Assignment
Each of the records below must be reproduced verbatim.

Material for the task
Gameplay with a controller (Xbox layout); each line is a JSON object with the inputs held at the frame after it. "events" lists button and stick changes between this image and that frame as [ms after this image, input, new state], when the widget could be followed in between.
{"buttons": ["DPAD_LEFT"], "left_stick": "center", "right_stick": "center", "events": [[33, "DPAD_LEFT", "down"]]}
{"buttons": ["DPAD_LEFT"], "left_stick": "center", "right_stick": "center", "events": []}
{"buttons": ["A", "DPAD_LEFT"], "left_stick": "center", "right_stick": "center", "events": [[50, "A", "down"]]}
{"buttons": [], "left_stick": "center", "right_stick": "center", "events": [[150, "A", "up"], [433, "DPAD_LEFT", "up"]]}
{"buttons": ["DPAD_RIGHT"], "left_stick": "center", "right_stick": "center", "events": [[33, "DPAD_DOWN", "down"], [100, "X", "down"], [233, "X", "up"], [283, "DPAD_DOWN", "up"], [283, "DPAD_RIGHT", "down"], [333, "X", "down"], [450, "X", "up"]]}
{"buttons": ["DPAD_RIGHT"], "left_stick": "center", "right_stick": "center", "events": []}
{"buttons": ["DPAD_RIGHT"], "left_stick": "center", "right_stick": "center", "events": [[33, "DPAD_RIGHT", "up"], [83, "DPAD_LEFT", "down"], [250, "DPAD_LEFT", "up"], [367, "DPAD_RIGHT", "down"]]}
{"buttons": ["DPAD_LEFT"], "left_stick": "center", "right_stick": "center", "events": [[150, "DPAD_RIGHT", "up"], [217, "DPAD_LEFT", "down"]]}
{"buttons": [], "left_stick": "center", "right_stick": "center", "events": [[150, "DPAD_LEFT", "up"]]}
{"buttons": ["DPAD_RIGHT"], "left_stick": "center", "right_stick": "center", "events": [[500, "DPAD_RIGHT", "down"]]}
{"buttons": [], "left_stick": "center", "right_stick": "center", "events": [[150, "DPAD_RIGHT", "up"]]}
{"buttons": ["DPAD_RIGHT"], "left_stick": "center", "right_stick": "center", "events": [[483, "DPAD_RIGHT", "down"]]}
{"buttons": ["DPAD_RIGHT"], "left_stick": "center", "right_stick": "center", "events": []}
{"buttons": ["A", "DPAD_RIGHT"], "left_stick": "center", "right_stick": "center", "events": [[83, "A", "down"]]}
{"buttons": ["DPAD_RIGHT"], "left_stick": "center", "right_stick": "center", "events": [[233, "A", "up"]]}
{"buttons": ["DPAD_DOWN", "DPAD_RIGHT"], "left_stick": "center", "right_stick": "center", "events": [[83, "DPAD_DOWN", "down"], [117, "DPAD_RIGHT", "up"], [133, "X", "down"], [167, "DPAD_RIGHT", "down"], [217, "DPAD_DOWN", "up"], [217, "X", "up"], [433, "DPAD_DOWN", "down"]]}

Output
Gameplay with a controller (Xbox layout); each line is a JSON object with the inputs held at the frame after it. "events" lists button and stick changes between this image and that frame as [ms after this image, input, new state], when the widget could be followed in between.
{"buttons": ["DPAD_LEFT"], "left_stick": "center", "right_stick": "center", "events": [[33, "DPAD_LEFT", "down"]]}
{"buttons": ["DPAD_LEFT"], "left_stick": "center", "right_stick": "center", "events": []}
{"buttons": ["A", "DPAD_LEFT"], "left_stick": "center", "right_stick": "center", "events": [[50, "A", "down"]]}
{"buttons": [], "left_stick": "center", "right_stick": "center", "events": [[150, "A", "up"], [433, "DPAD_LEFT", "up"]]}
{"buttons": ["DPAD_RIGHT"], "left_stick": "center", "right_stick": "center", "events": [[33, "DPAD_DOWN", "down"], [100, "X", "down"], [233, "X", "up"], [283, "DPAD_DOWN", "up"], [283, "DPAD_RIGHT", "down"], [333, "X", "down"], [450, "X", "up"]]}
{"buttons": ["DPAD_RIGHT"], "left_stick": "center", "right_stick": "center", "events": []}
{"buttons": ["DPAD_RIGHT"], "left_stick": "center", "right_stick": "center", "events": [[33, "DPAD_RIGHT", "up"], [83, "DPAD_LEFT", "down"], [250, "DPAD_LEFT", "up"], [367, "DPAD_RIGHT", "down"]]}
{"buttons": ["DPAD_LEFT"], "left_stick": "center", "right_stick": "center", "events": [[150, "DPAD_RIGHT", "up"], [217, "DPAD_LEFT", "down"]]}
{"buttons": [], "left_stick": "center", "right_stick": "center", "events": [[150, "DPAD_LEFT", "up"]]}
{"buttons": ["DPAD_RIGHT"], "left_stick": "center", "right_stick": "center", "events": [[500, "DPAD_RIGHT", "down"]]}
{"buttons": [], "left_stick": "center", "right_stick": "center", "events": [[150, "DPAD_RIGHT", "up"]]}
{"buttons": ["DPAD_RIGHT"], "left_stick": "center", "right_stick": "center", "events": [[483, "DPAD_RIGHT", "down"]]}
{"buttons": ["DPAD_RIGHT"], "left_stick": "center", "right_stick": "center", "events": []}
{"buttons": ["A", "DPAD_RIGHT"], "left_stick": "center", "right_stick": "center", "events": [[83, "A", "down"]]}
{"buttons": ["DPAD_RIGHT"], "left_stick": "center", "right_stick": "center", "events": [[233, "A", "up"]]}
{"buttons": ["DPAD_DOWN", "DPAD_RIGHT"], "left_stick": "center", "right_stick": "center", "events": [[83, "DPAD_DOWN", "down"], [117, "DPAD_RIGHT", "up"], [133, "X", "down"], [167, "DPAD_RIGHT", "down"], [217, "DPAD_DOWN", "up"], [217, "X", "up"], [433, "DPAD_DOWN", "down"]]}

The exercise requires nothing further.